Three-dimensional and advanced postimage processing software can prove to be extremely valuable in both detection as well as treatment planning.

Dual-energy CT is an advanced CT technique that allows for better material differentiation, can also overcome some artifacts thus improving CT pulmonary angiogram scan quality at relatively reduced contrast and radiation dose [17].

Role of MR angiography - Magnetic resonance imaging, while not as commonly used as CTA for evaluating the pulmonary arteries, is a viable alternative where CTA cannot be employed (ie, allergy to iodinated contrast material, renal insufficiency, metallic heart valve implants). Fast spin echo and gradient echo imaging are useful in the morphologic evaluation of pulmonary vasculature from the main pulmonary trunk to the subsegmental level.

Management

After diagnosis the treatment must be targeted to the underlying cause or causes as well as choosing the least invasive procedure to treat the aneurysms with a favorable outcome.

Neither a consensus to treat PAA based on size criteria nor treatment guidelines delineating the roles of medical or procedural disciplines currently exist, hence a multidisciplinary approach to the problem might be beneficial.

Several surgical techniques are available like aneurysmorrhaphy, lobectomy, bilobectomy, aneurysmectomy, and pneumonectomy [23], however surgical resection carries a high risk of intrapulmonary hemorrhage in case of pulmonary hypertension.

Endovascular treatment [18] can be offered as the first line therapy when feasible with the advantage of less morbidity and mortality feasible. Endovascular therapy may best serve saccular PAA or PAPA, both in the central and peripheral pulmonary arteries [18], [19], [20], [21], [22].

Coil embolization of arterial aneurysms or pseudoaneurysms throughout the body is a widely accepted minimally invasive therapy.
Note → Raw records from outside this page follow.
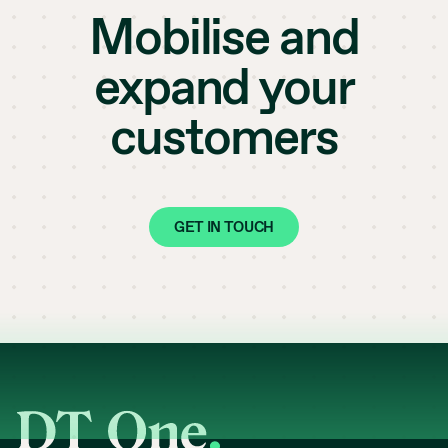
Mobilise and
expand your
customers
GET IN TOUCH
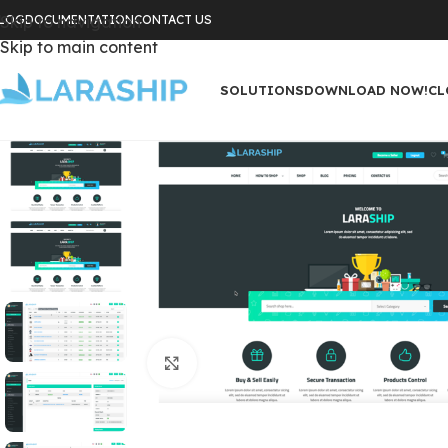
LOG
Skip to navigation
DOCUMENTATION
CONTACT US
Skip to main content
SOLUTIONS
DOWNLOAD NOW!
CL
Click to enlarge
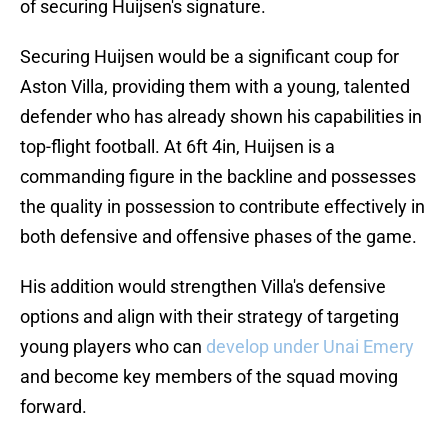
of securing Huijsen's signature.
Securing Huijsen would be a significant coup for
Aston Villa, providing them with a young, talented
defender who has already shown his capabilities in
top-flight football. At 6ft 4in, Huijsen is a
commanding figure in the backline and possesses
the quality in possession to contribute effectively in
both defensive and offensive phases of the game.
His addition would strengthen Villa's defensive
options and align with their strategy of targeting
young players who can
develop under Unai Emery
and become key members of the squad moving
forward.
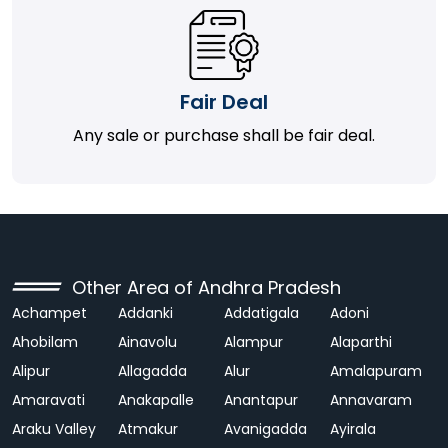
Fair Deal
Any sale or purchase shall be fair deal.
Other Area of Andhra Pradesh
Achampet
Addanki
Addatigala
Adoni
Ahobilam
Ainavolu
Alampur
Alaparthi
Alipur
Allagadda
Alur
Amalapuram
Amaravati
Anakapalle
Anantapur
Annavaram
Araku Valley
Atmakur
Avanigadda
Ayirala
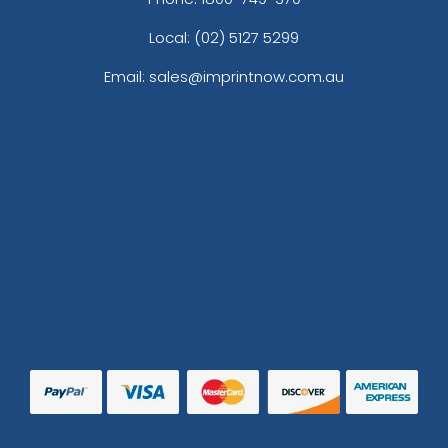
Local: (02) 5127 5299
Email: sales@imprintnow.com.au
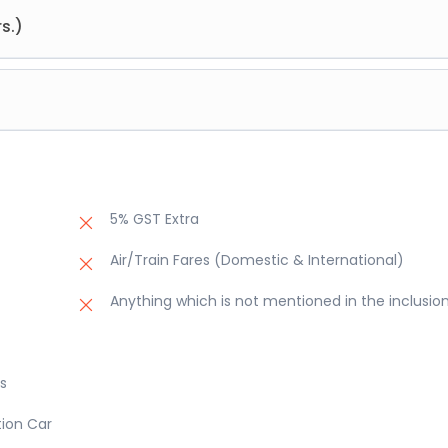
 Manali hotel for night stay.
s.)
Chandigarh. Check into the hotel and overnight stay at hotel
a Rose Garden, Rock Garden, Sukhna Lake and then drop to airport
5% GST Extra
Air/Train Fares (Domestic & International)
Anything which is not mentioned in the inclusio
s
tion Car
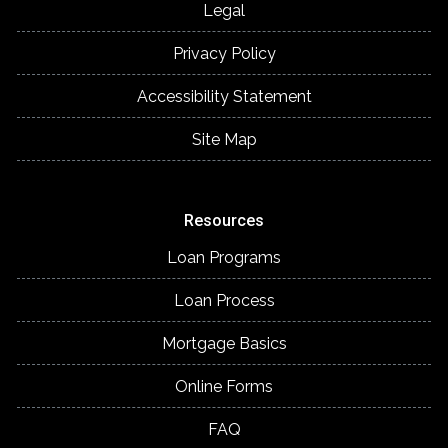
Legal
Privacy Policy
Accessibility Statement
Site Map
Resources
Loan Programs
Loan Process
Mortgage Basics
Online Forms
FAQ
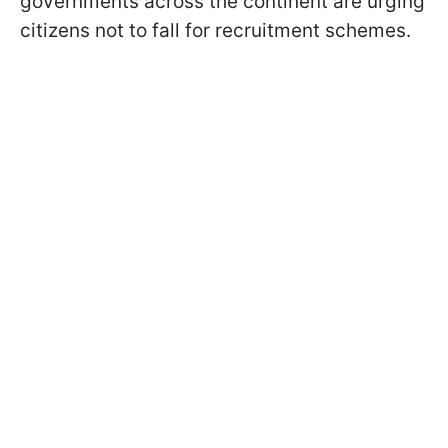
governments across the continent are urging
citizens not to fall for recruitment schemes.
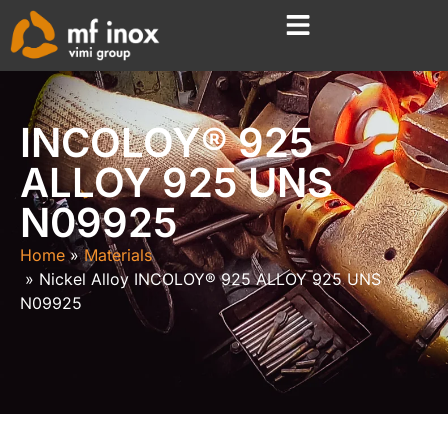
INCOLOY® 925
ALLOY 925 UNS
N09925
Home
Materials
Nickel Alloy INCOLOY® 925 ALLOY 925 UNS
N09925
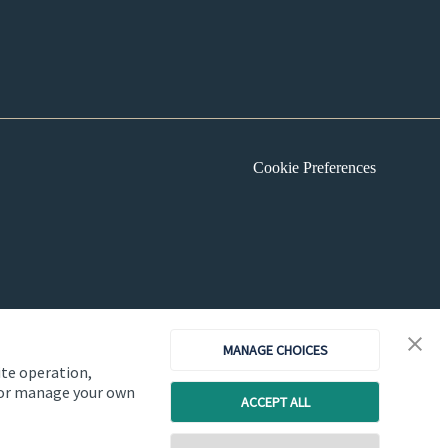
Cookie Preferences
MANAGE CHOICES
ite operation,
, or manage your own
ACCEPT ALL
However bronco-pulmonary shunting is to be ruled before such a procedure.

Vascular plugs, stent-assisted coil embolization, glue (cyanoacrylate), and transcatheter balloon embolization are the other techniques used.

Conclusion

To summarize, pulmonary artery aneurysms are rare entities that warrant a prompt diagnosis and treatment despite non specific clinical features. CT pulmonary angiography remains the gold standard investigation of choice. Despite not having a large scale consensus on their management, by a multidisciplinary team of intensivist, pulmonologist, interventional radiologist, thoracic surgeon should plan an approach that would prove beneficial with minimal procedure related morbidity and mortality and improving survival.